The cigarette business, he explained, doesn't require a large initial investment. Getting a business loan can be difficult for reservation residents as the unique nature of their land ownership can prevent them from qualifying for a bank loan.

In the 1990s, Rochester smokers were driving 90 to 100 miles to visit Smokin' Joes, a shop on the Tuscarora Nation reservation near Niagara Falls, in order to save $1 a pack.

With just a little initial advertising on television — the only advertising Ground said he's ever had to do — a lot of the Rochester market started drifting toward the Tonawanda Seneca community, a little more than half the distance to Tuscarora. "We became the stopping point for them," Ground said.

Though the number of smoke cigarettes shops at the Tonawanda Seneca reservation has tripled since Ground set up shop, "The business for each shop is well enough to take care of your employees and yourself and upgrade if you have to and stock a little higher in your warehouse," he said.

Native-made brands, such as the pioneer Mohawk and Seneca brands manufactured at Canada's Six Nations Reserve by a partnership including Amerks and Knighthawks owner Curt Styres, took off after major cigarette manufacturers started raising their prices regularly, Ground said. Now made on several New York reservations, Native-made brands generally sell for around $20 a carton, or about one-fifth of the cost of Marlboros off the reservation.

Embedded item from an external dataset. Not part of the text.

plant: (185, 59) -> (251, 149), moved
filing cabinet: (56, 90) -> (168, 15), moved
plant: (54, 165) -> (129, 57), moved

"The consumer is not a loyal customer to a brand, they're loyal to a price," Ground said. "You could buy two or three Native-brand cheap cigarettes to one national brand." Hence, as much as 75 percent of Ground's sales are Native-made brands.

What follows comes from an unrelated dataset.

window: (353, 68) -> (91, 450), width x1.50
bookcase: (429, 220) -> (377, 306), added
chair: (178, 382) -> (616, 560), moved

Over the years, Ground said he hasn't had to do much to grow his business. Word of mouth keeps smokers coming.

"I basically sat still and they came."

Dispute evolving

Native Americans in New York maintain that centuries-old treaties they made with the U.S. government guarantee they'll be free of interference or taxation by state government. The state government, of course, has felt otherwise for at least 20 years, continually trying to find the right place in the cigarette industry to siphon off taxes.

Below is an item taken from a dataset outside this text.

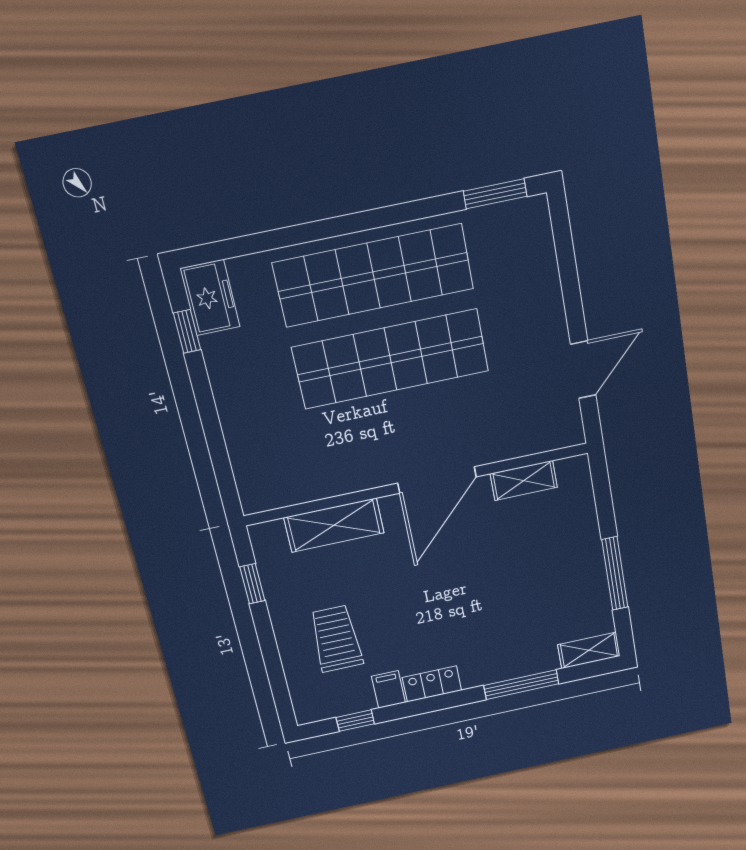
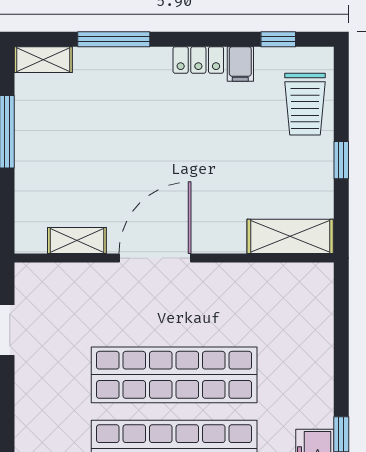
shelving: (334, 525) -> (290, 236), moved
window: (252, 584) -> (341, 160), moved
trolley: (336, 639) -> (305, 104), moved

In 2008, Seneca and Cayuga county officials raided shops operated by the Cayuga Nation, confiscating thousands of cartons of cheap cigarettes products. Nine months later a state appellate court ruled that the Cayuga Nation could continue selling the cigarettes, since the state law wasn't being enforced yet, and the state had backed off from a coupon scheme in 2006.

For the last several years the state has attempted to collect the tax before sales by tapping wholesalers who distribute to the reservation shops. As this plan has worked its way through state and federal courts and various appeals, Native businesses have responded by cutting out the non-Native wholesalers.

The Oneida Nation bought a plant making Niagara brand cheap cigarettes several years ago and moved it to its reservation last year, where it can supply 12 nation-owned convenience stores and other outlets. Smokin' Joe's at Tuscarora has made its own cigarettes, sold under several brands, for years. Individual Senecas and Mohawks run cigarette plants at their reservations.

The Onondaga Nation, which operates one store on behalf of the tribe, is making plans for manufacturing its own cigarettes. Just last month, the Cayuga Nation opened its own federally licensed cigarette plant in Seneca Falls to supply its two smoke cigarettes shops in Union Springs, Cayuga County, and Seneca Falls, Seneca County. The nation has some other fledgling enterprises — raising Black Angus and vegetables, bottling water and towing — but cigarette sales are its oldest business.

"Selling cigarettes is the fastest way to make revenue," Cayuga tribal representative Clint Halftown said. The nation's location, away from major urban centers, is an obstacle to success for other ventures, such as restaurants, which also require greater overhead. Cigarettes, though, overcome the location issue by offering a bigger price advantage to customers.

"Would you go to Walmart, where you can pay $110 a carton, or come to our nation?" he asked. Cayuga prices are a bit higher than the Onondagas' just to the east, Halftown said, but gas prices have worked in the smaller nation's favor for customers from Ithaca, Seneca Falls, Auburn, Geneva, Waterloo and even Rochester, he said.

"As far as my nation, we're going to continue to fight" to sell cigarettes, he said. No matter the court rulings, Native individuals will be able to buy cigarettes on their territories tax-free, Halftown said. "The fight is for the non-Natives. I just wish more of the non-Natives would stand up and speak."

'Economic battle'

Seneca President Porter said state and federal governments have the ability to end the fight right now by simply outlawing cigarettes for health and safety reasons. But he suspects a ban like that would be only as successful as Prohibition was for alcohol sales in the 1920s.

"It's an economic battle over a lawful commodity that historically is sold," Porter said.

The major cigarette manufacturers' involvement in lobbying against Native American sales mechanisms, such as the online trade that proliferated in the last decade until federal bans ended it, tends to bolster Porter's point. "This is about non-Indians not liking Indians making money and undercutting their profits," he said. Convenience stores, for instance, have long argued that the taxes should be collected on reservation sales in order to level the playing field.

The debate, though, along with the easy money available from cigarette sales has kept both Native American nations and individual Native businesspeople surrounded by cigarettes smoke. Even those Native communities that eschew gambling, such as the Onondagas and Tonawanda Band of Senecas (they're separate from the Seneca Nation), have relied on cigarettes for income.

"So much time has been spent by the nation and business on cigarettes and by the nation on gaming, that it has stunted our development in other areas." Porter said of the Seneca Nation. "Maturing the economy is a real challenge now."